INPUT FOR THIS TASK:

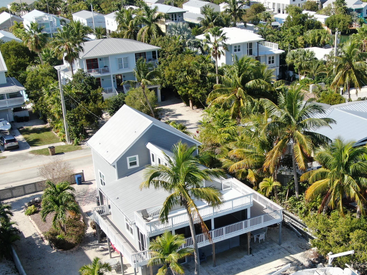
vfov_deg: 27.8
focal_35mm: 52
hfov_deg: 36.5
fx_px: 551
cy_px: 188
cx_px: 237
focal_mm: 6.35
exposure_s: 1/640
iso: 100
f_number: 3.4
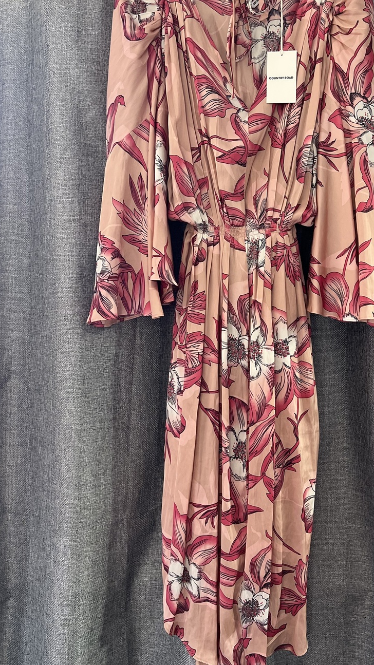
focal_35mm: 35
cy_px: 304
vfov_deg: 56.6
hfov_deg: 33.5
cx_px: 239
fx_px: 617
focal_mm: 5.7
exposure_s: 1/60
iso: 320
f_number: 1.5
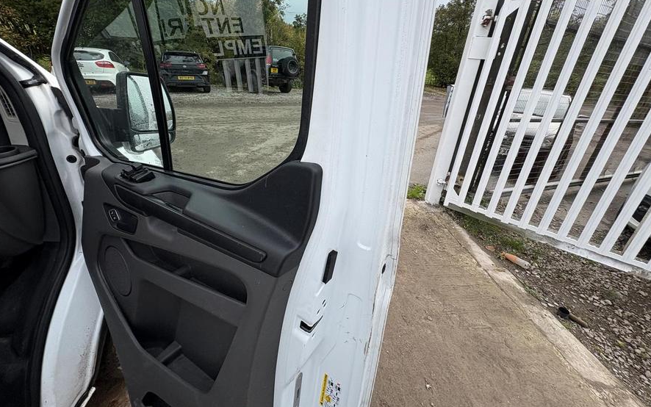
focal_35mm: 15
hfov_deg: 101.5
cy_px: 167
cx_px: 325
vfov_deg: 74.1
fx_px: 266
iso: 40
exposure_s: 1/713
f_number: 2.2
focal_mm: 2.22
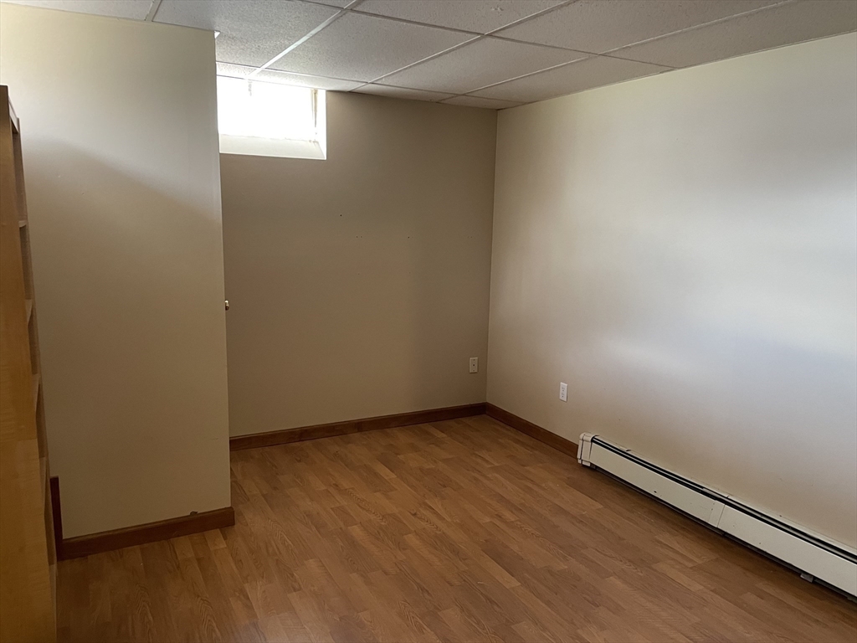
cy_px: 322
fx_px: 644
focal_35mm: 26
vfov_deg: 53.1
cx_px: 428
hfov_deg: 67.3
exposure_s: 1/60
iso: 320
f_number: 1.6
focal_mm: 4.2
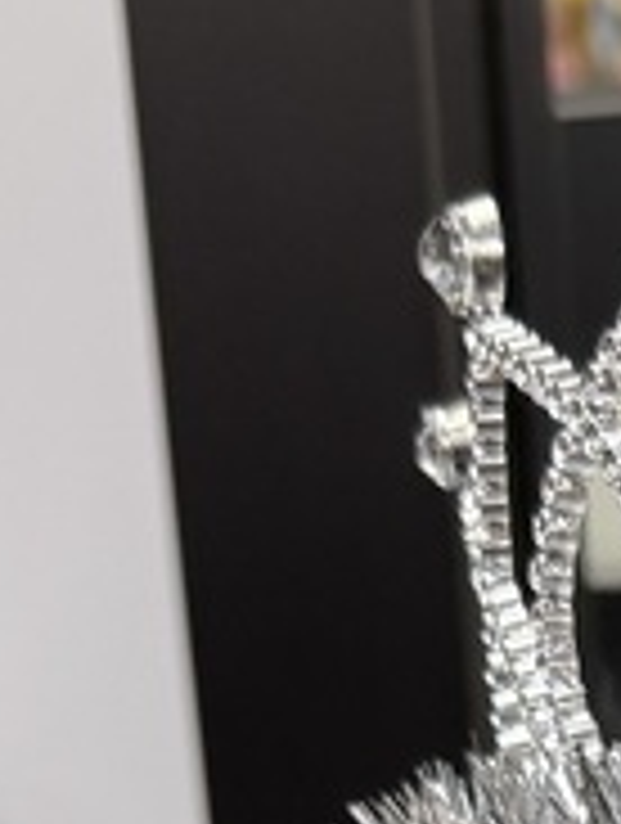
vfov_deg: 13.1
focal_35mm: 134
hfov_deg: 10.4
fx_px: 3194
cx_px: 1152
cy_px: 1540
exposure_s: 1/120
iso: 125
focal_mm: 6.76
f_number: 1.78
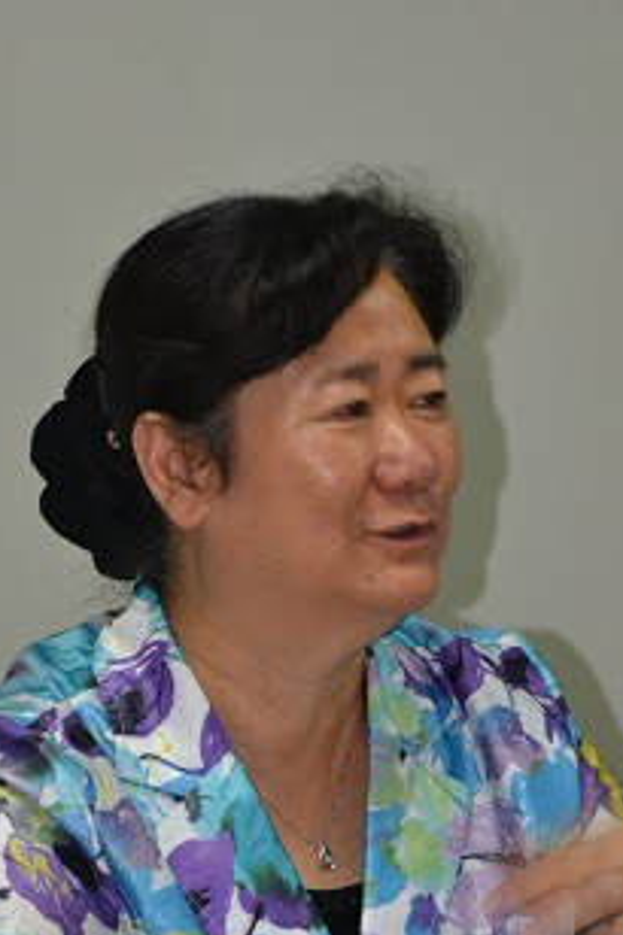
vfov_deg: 8.6
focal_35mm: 239
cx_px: 302
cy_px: 458
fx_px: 6211
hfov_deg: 5.7
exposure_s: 1/60
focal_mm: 98
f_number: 5.6
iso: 2200
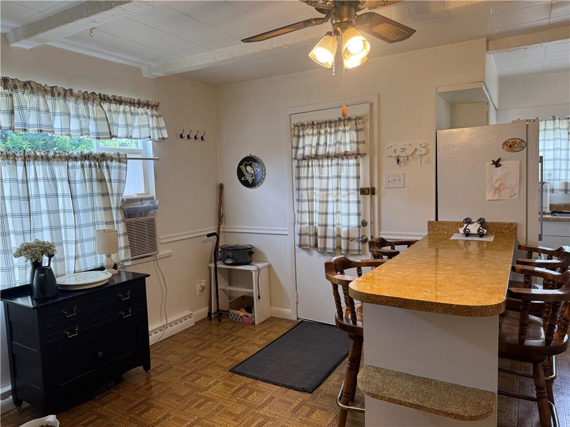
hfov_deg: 71.6
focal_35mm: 24
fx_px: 395
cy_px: 214
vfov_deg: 56.8
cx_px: 285
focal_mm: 6.76
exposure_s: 1/120
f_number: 1.78
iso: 100
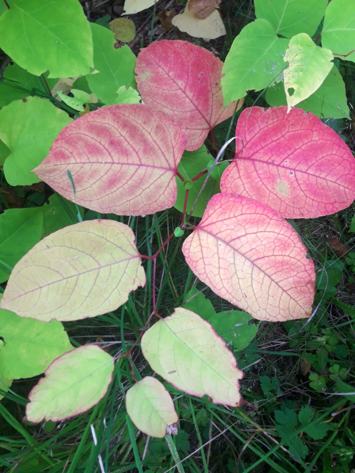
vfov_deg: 63.4
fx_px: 383
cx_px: 178
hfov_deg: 49.7
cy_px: 236
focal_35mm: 28
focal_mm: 3.7
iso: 64
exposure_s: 1/100
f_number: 1.9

PROBLEM TO SOLVE:
A faithful copy of the entries above is needed, one that contains no images.

EXERCISE SOLUTION:
vfov_deg: 27.8
focal_35mm: 52
hfov_deg: 36.5
fx_px: 551
cy_px: 188
cx_px: 237
focal_mm: 6.35
exposure_s: 1/640
iso: 100
f_number: 3.4
focal_35mm: 35
cy_px: 304
vfov_deg: 56.6
hfov_deg: 33.5
cx_px: 239
fx_px: 617
focal_mm: 5.7
exposure_s: 1/60
iso: 320
f_number: 1.5
focal_35mm: 15
hfov_deg: 101.5
cy_px: 167
cx_px: 325
vfov_deg: 74.1
fx_px: 266
iso: 40
exposure_s: 1/713
f_number: 2.2
focal_mm: 2.22
cy_px: 322
fx_px: 644
focal_35mm: 26
vfov_deg: 53.1
cx_px: 428
hfov_deg: 67.3
exposure_s: 1/60
iso: 320
f_number: 1.6
focal_mm: 4.2
vfov_deg: 13.1
focal_35mm: 134
hfov_deg: 10.4
fx_px: 3194
cx_px: 1152
cy_px: 1540
exposure_s: 1/120
iso: 125
focal_mm: 6.76
f_number: 1.78
vfov_deg: 8.6
focal_35mm: 239
cx_px: 302
cy_px: 458
fx_px: 6211
hfov_deg: 5.7
exposure_s: 1/60
focal_mm: 98
f_number: 5.6
iso: 2200
hfov_deg: 71.6
focal_35mm: 24
fx_px: 395
cy_px: 214
vfov_deg: 56.8
cx_px: 285
focal_mm: 6.76
exposure_s: 1/120
f_number: 1.78
iso: 100
vfov_deg: 63.4
fx_px: 383
cx_px: 178
hfov_deg: 49.7
cy_px: 236
focal_35mm: 28
focal_mm: 3.7
iso: 64
exposure_s: 1/100
f_number: 1.9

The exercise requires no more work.